Release announcement:
https://github.com/psb1558/Junicode-font/releases/tag/v2.200
From it:
Junicode 2.200 features miscellaneous fixes and additions, and it also
inaugurates a long-term program of adding glyphs for the benefit of
the Ansund HTR (Handwritten Text Recognition) project, which is
developing tools for the automated reading of medieval manuscripts. Of
the additions made so far, the ones likely to be of greatest interest
to users are two series of medieval capitals, available via features
ss11[1] and ss11[2]. The first series consists of rustic capitals,
often used for text in late ancient and early medieval times and for
rubrics (headings) in the central Middle Ages. The second consists of
Lombardic capitals, used in the central and later Middle Ages for what
are now called drop caps. These capitals are designed to harmonize
with Junicode to the greatest degree possible while remaining faithful
to the medieval sources.
Release announcement:
https://github.com/psb1558/Junicode-font/releases/tag/v2.100
From it:
Version 2.100 features a thorough reworking of the font's number
system. The default numbers are now oldstyle (or "lowercase")
proportional, and the metrics, kerning, and often the outlines of the
number glyphs have been refined, along with those of glyphs typically
associated with numbers (e.g. currency symbols). An alternate, more
modern style of some oldstyle numbers has been supplied and made
available via Stylistic Set 9 (ss09).
Release announcement:
https://github.com/psb1558/Junicode-font/releases/tag/v2.004
From it:
This release includes (mainly in the italic face) revisions of metrics
and kerning of numbers and of kerning around parentheses and
brackets. It also fixes some spacing problems (in the roman face) with
capitals in parentheses (U+1F110-U+1F129) and a few problems with
disordered or wrong components.
Release announcement:
https://github.com/psb1558/Junicode-font/releases/tag/v2.003
From it:
This is mostly a bug-fix version. It (1) fixes several non-functioning
tag sequences; (2) fixes an incompatibility with InDesign that caused
OpenType features to misbehave in that program; (3) improved several
outlines and adjusted badly positioned anchors.
Release announcement:
https://github.com/psb1558/Junicode-font/releases/tag/v2.002
From it:
Version 2.002 adds U+0243 B with stroke (with small cap and petite cap
variants) and variants of U+014A Eng (with small cap and petite cap
variants). It also adds many anchors and refines and corrects many
outlines (especially in roman).
Release announcement:
https://github.com/psb1558/Junicode-font/releases/tag/v2.001
This is a breaking change, at least in font file naming (Junicode.ttf
is now Junicode-Regular.ttf). In general, 2.0 adds a lot more font
variants and opentype and web font versions of the font.

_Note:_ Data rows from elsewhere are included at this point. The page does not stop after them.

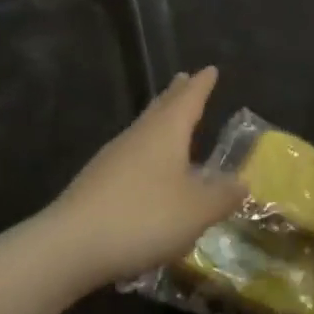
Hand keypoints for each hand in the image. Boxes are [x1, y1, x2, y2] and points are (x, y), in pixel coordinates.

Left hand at [45, 68, 242, 289]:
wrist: (72, 244)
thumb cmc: (144, 217)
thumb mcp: (196, 211)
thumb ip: (222, 196)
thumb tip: (242, 181)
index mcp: (166, 131)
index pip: (189, 99)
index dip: (202, 86)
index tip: (210, 69)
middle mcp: (139, 135)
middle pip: (160, 107)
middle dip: (176, 94)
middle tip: (185, 78)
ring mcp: (113, 157)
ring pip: (143, 128)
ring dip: (159, 119)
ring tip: (169, 119)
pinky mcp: (97, 181)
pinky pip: (130, 154)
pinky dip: (146, 149)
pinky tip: (147, 168)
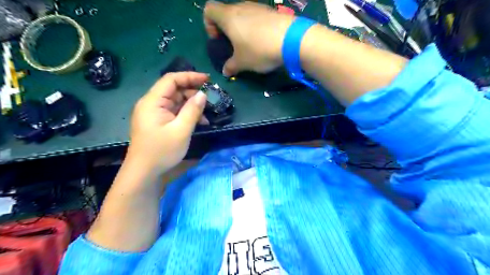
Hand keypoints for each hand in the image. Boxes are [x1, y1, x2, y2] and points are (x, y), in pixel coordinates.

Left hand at [126, 70, 208, 173]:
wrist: (144, 172)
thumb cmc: (161, 151)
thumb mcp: (181, 130)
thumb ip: (192, 110)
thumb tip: (203, 94)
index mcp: (152, 102)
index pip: (171, 80)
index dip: (190, 76)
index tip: (208, 79)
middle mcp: (151, 104)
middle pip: (174, 90)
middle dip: (193, 92)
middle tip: (210, 98)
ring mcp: (154, 113)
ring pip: (176, 101)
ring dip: (192, 105)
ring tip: (206, 114)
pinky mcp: (158, 122)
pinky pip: (174, 112)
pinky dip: (186, 114)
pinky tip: (199, 122)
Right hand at [204, 1, 291, 76]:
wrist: (291, 40)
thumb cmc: (258, 50)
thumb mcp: (242, 63)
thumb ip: (230, 66)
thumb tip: (225, 72)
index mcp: (228, 17)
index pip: (209, 10)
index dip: (209, 24)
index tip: (218, 40)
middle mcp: (241, 6)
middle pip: (226, 12)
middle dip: (226, 29)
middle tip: (234, 46)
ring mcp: (258, 7)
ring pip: (243, 15)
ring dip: (242, 29)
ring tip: (250, 46)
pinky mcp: (271, 11)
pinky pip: (257, 18)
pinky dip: (255, 28)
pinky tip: (264, 42)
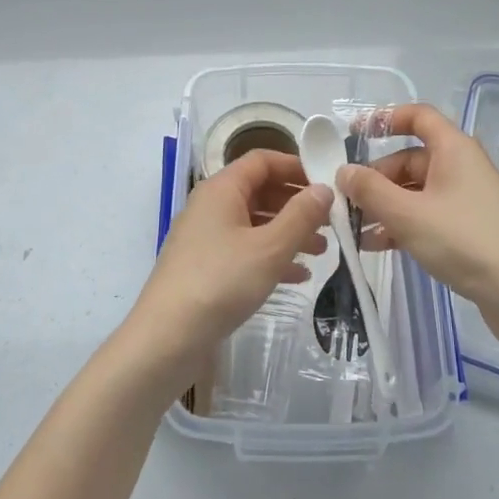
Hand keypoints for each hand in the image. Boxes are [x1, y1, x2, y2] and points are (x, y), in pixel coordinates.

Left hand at [119, 150, 332, 393]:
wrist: (167, 338)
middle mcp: (210, 206)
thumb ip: (301, 215)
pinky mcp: (205, 266)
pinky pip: (244, 249)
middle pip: (259, 191)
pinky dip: (271, 256)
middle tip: (331, 222)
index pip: (262, 160)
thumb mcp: (270, 247)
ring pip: (254, 223)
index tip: (327, 184)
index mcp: (221, 189)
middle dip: (296, 204)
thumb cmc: (221, 282)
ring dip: (288, 232)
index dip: (295, 167)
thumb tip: (324, 188)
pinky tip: (298, 276)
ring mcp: (205, 237)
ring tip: (321, 251)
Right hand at [339, 103, 498, 350]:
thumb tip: (344, 171)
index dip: (385, 119)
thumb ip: (370, 190)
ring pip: (416, 190)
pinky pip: (427, 214)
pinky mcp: (469, 227)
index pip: (418, 117)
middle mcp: (461, 166)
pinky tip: (378, 245)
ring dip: (385, 205)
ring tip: (355, 229)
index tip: (354, 134)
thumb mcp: (407, 214)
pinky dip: (403, 224)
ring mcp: (467, 198)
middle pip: (410, 159)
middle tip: (347, 201)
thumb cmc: (464, 241)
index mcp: (453, 149)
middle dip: (376, 178)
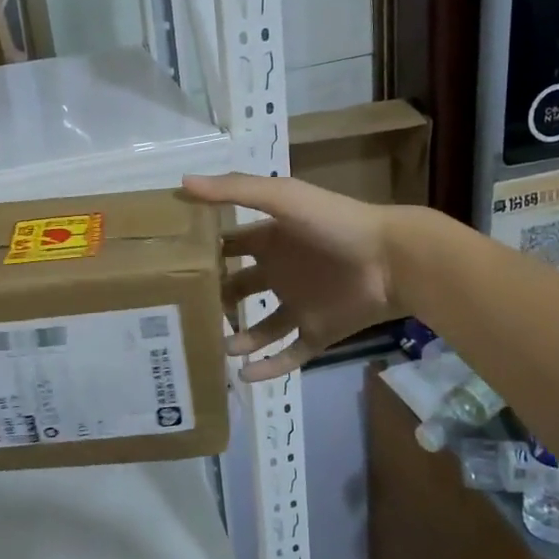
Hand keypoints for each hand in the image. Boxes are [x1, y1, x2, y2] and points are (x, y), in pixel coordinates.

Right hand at [182, 173, 404, 380]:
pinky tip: (242, 375)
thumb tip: (182, 183)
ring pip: (262, 327)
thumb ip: (235, 190)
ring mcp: (300, 305)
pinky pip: (289, 355)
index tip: (169, 265)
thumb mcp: (281, 198)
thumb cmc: (333, 223)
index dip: (205, 253)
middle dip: (217, 298)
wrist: (390, 259)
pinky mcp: (318, 332)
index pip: (230, 247)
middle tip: (184, 313)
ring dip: (240, 338)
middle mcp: (281, 273)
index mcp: (271, 241)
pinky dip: (268, 368)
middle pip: (241, 288)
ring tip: (214, 347)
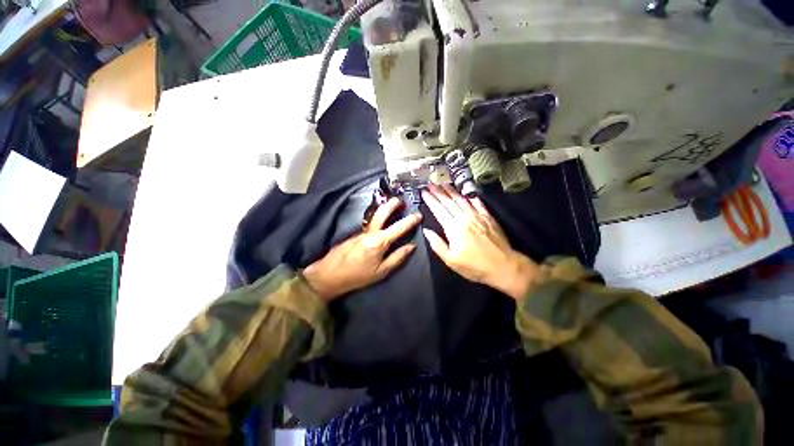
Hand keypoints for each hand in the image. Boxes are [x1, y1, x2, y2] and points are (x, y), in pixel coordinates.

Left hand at [304, 197, 421, 300]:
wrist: (329, 275)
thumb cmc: (358, 276)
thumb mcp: (382, 271)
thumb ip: (398, 257)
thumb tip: (412, 246)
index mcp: (379, 242)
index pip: (398, 228)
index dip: (410, 221)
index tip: (419, 215)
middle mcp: (370, 232)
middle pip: (382, 212)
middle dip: (393, 204)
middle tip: (401, 200)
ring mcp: (361, 231)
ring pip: (375, 215)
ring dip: (385, 208)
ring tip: (393, 204)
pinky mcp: (355, 232)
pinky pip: (370, 221)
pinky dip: (378, 216)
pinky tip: (381, 218)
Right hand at [421, 185, 537, 299]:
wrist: (504, 266)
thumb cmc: (474, 266)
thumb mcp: (451, 260)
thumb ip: (437, 244)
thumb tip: (426, 231)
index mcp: (453, 228)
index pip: (439, 210)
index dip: (430, 200)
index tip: (424, 192)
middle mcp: (464, 218)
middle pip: (449, 202)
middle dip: (438, 192)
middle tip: (431, 183)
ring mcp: (477, 216)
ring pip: (461, 200)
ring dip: (452, 191)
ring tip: (444, 183)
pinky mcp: (488, 217)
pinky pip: (478, 203)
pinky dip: (470, 196)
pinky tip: (466, 192)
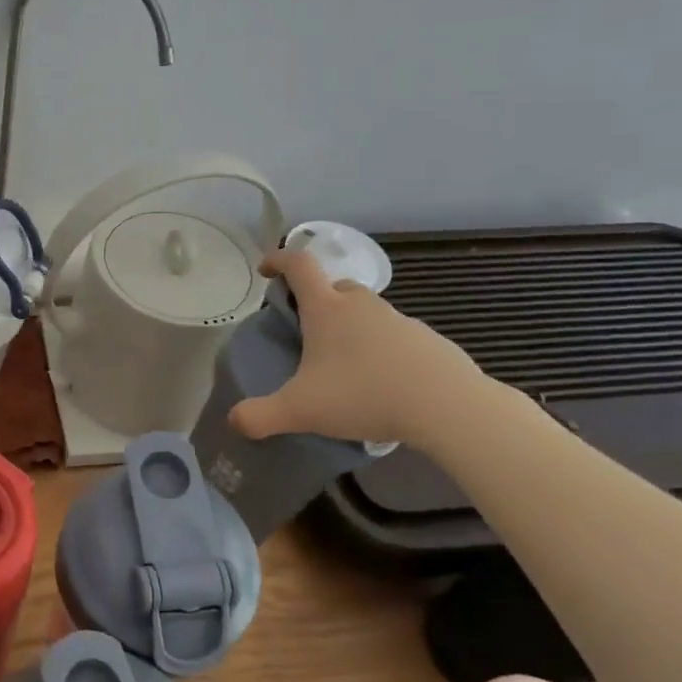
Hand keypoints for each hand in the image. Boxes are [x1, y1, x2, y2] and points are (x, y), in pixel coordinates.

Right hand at [228, 249, 490, 449]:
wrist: (448, 407)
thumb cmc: (364, 395)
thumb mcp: (301, 410)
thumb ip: (260, 416)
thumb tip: (234, 421)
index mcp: (326, 309)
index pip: (298, 264)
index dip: (278, 260)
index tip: (266, 271)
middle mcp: (361, 305)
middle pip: (334, 286)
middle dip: (316, 301)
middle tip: (306, 333)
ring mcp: (399, 320)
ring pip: (366, 312)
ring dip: (351, 326)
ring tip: (344, 366)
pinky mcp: (428, 340)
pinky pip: (395, 336)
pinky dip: (382, 349)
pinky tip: (381, 383)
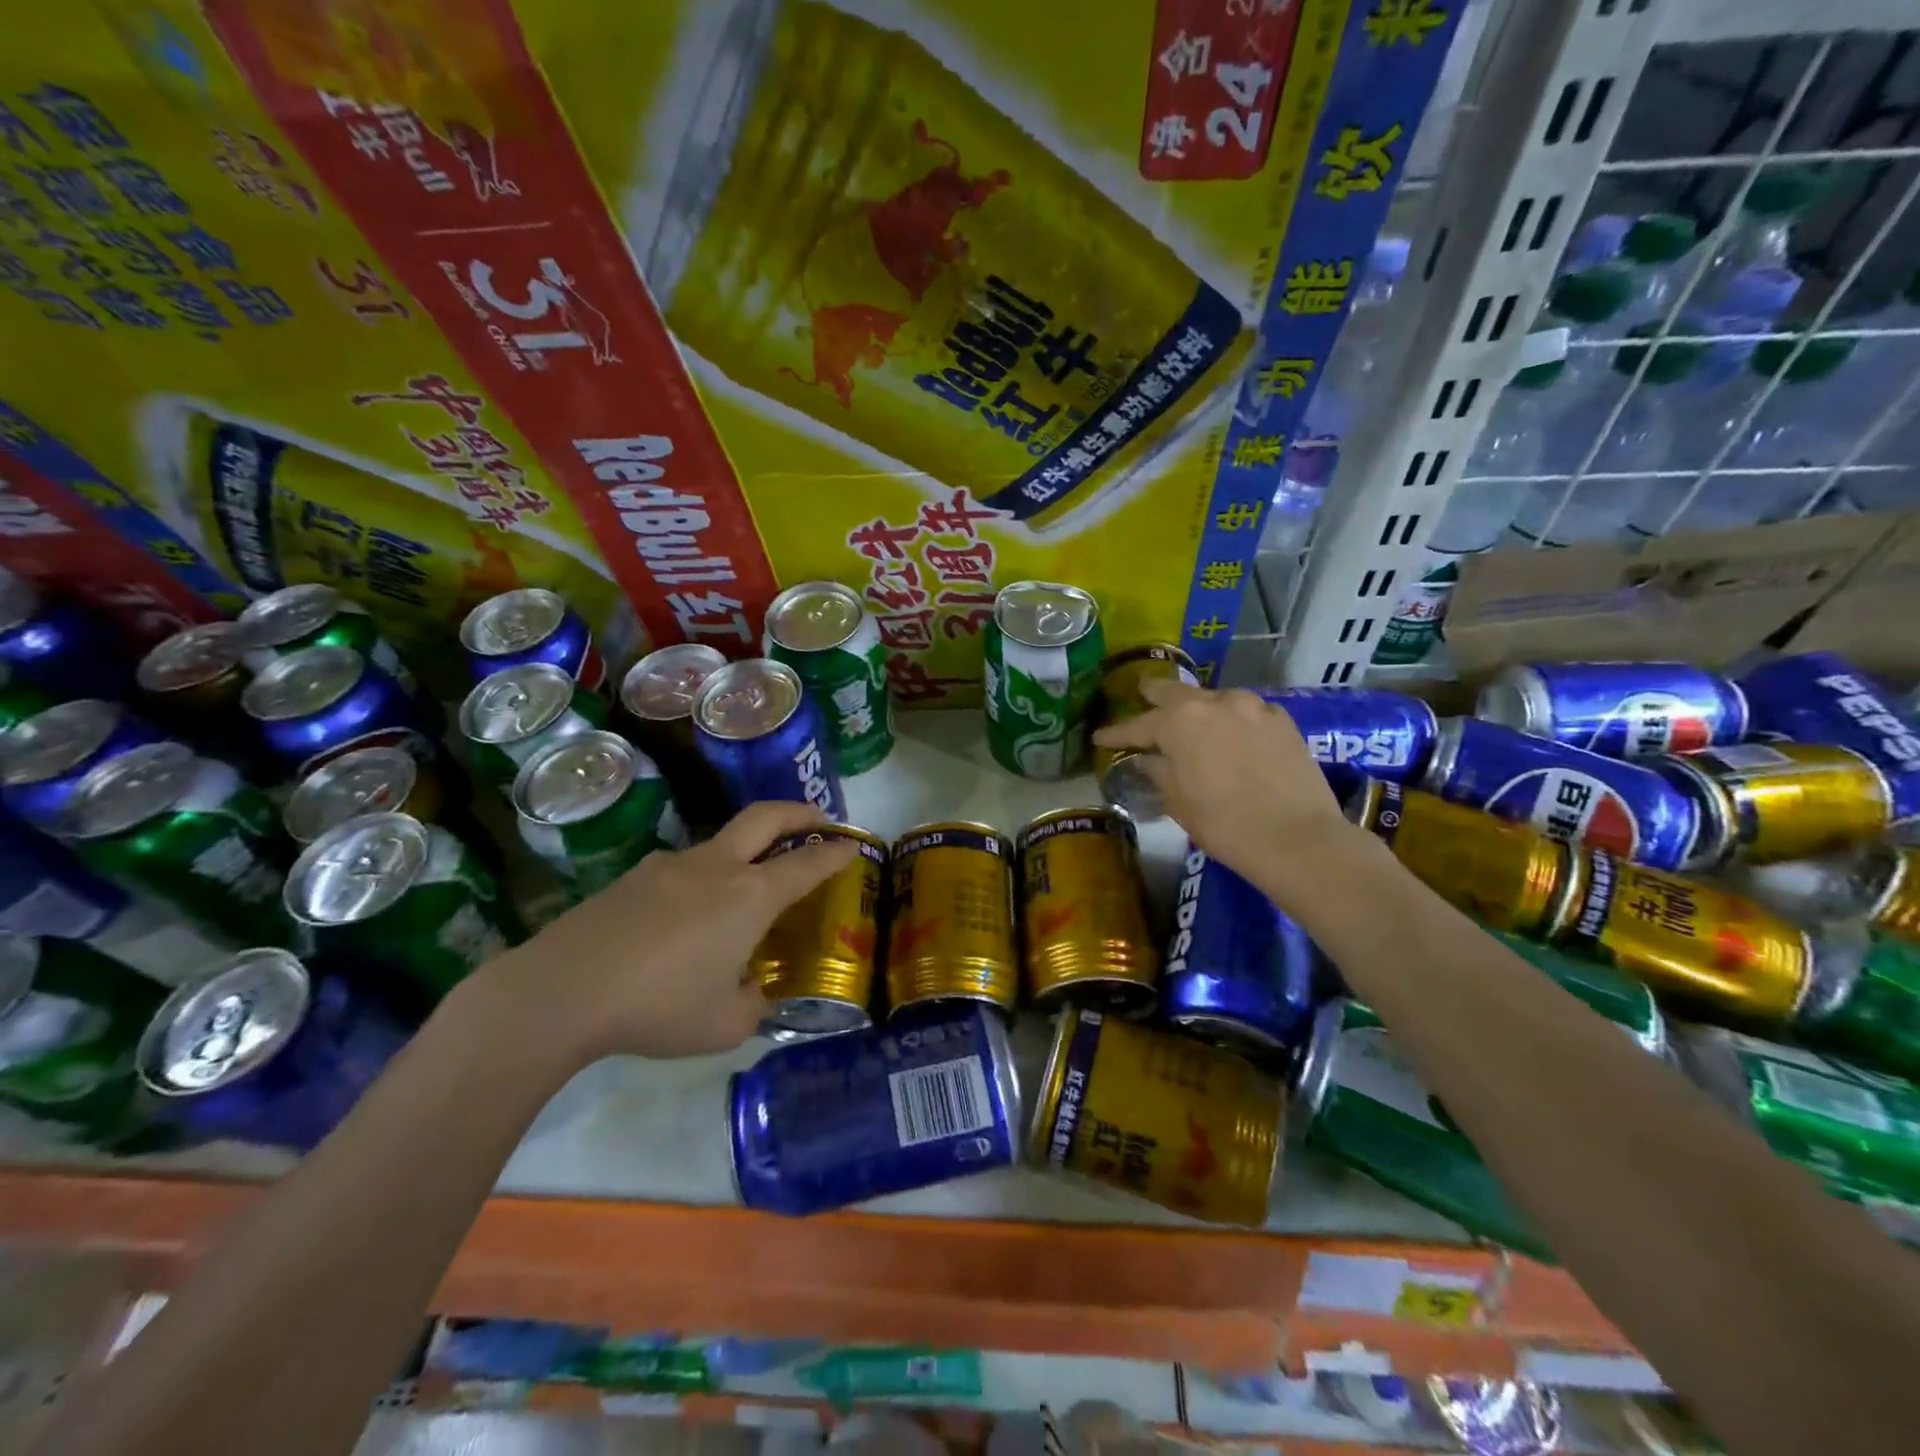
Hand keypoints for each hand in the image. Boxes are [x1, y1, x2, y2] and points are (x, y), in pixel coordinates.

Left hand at [479, 801, 858, 1064]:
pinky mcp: (633, 876)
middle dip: (800, 813)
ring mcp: (671, 865)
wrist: (562, 990)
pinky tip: (685, 922)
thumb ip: (752, 1005)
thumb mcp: (723, 1025)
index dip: (836, 853)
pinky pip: (683, 869)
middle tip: (819, 820)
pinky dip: (704, 879)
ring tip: (745, 890)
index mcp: (750, 895)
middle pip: (767, 817)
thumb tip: (753, 993)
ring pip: (722, 843)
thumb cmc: (659, 1006)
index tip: (854, 845)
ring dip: (747, 850)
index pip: (807, 863)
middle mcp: (716, 867)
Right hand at [1092, 679, 1350, 879]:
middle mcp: (1215, 702)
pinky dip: (1230, 720)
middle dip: (1153, 697)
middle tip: (1141, 696)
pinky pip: (1246, 712)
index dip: (1116, 733)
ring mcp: (1253, 707)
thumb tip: (1145, 760)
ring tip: (1189, 721)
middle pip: (1175, 692)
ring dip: (1197, 708)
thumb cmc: (1226, 825)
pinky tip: (1230, 734)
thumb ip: (1158, 773)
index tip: (1099, 738)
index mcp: (1180, 722)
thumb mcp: (1180, 803)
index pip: (1138, 725)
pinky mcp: (1281, 720)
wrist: (1299, 840)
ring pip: (1213, 699)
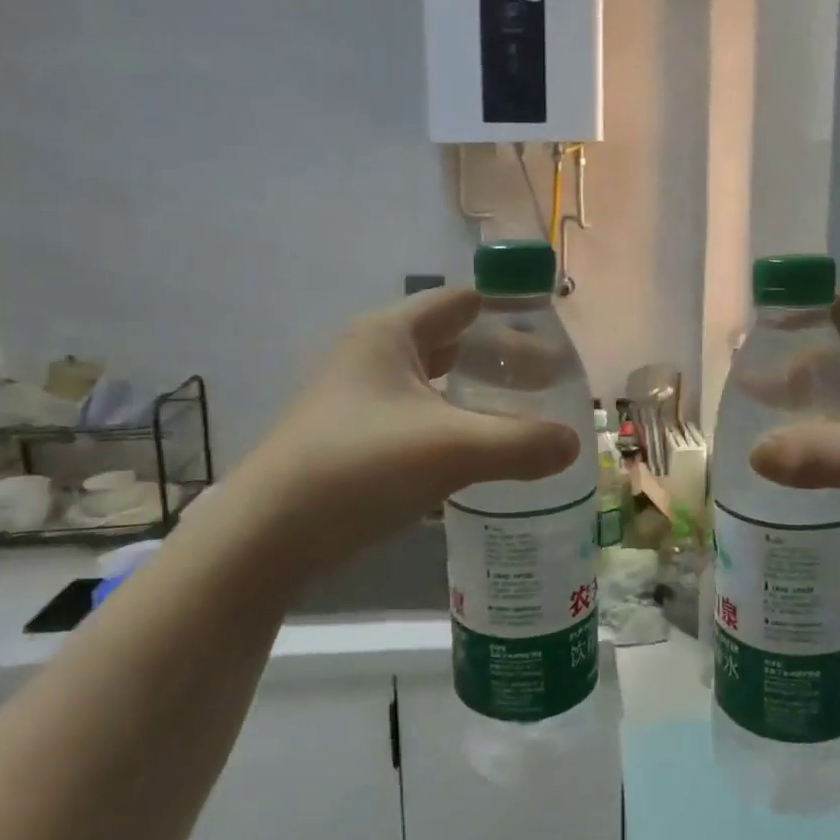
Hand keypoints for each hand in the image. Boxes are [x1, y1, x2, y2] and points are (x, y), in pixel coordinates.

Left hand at [247, 288, 580, 573]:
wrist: (266, 537)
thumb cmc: (359, 468)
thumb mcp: (451, 451)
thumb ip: (521, 444)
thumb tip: (573, 444)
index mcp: (388, 334)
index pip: (461, 302)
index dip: (508, 310)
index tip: (552, 332)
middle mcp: (369, 355)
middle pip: (448, 340)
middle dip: (497, 357)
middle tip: (546, 381)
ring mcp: (354, 397)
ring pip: (429, 381)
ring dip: (472, 392)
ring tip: (518, 413)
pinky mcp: (349, 436)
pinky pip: (413, 415)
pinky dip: (448, 422)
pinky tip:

Seeing as backward compatibility is broken anyway, I opted to break it
a bit more and change custom install path (`junicode-ttf`) to
seemingly more conventional `truetype`; new .otf and .woff2 variants
are then naturally placed in corresponding directories. This
does *not* affect the `fonts.packages` NixOS option, which rearranges
font files anyway, but brings a degree of consistency with other
fonts.
Both the file renaming and the directory structure change break
satysfi, however, so I adjusted its builder accordingly, copying over
only those font variants that were also present in 1.0 series.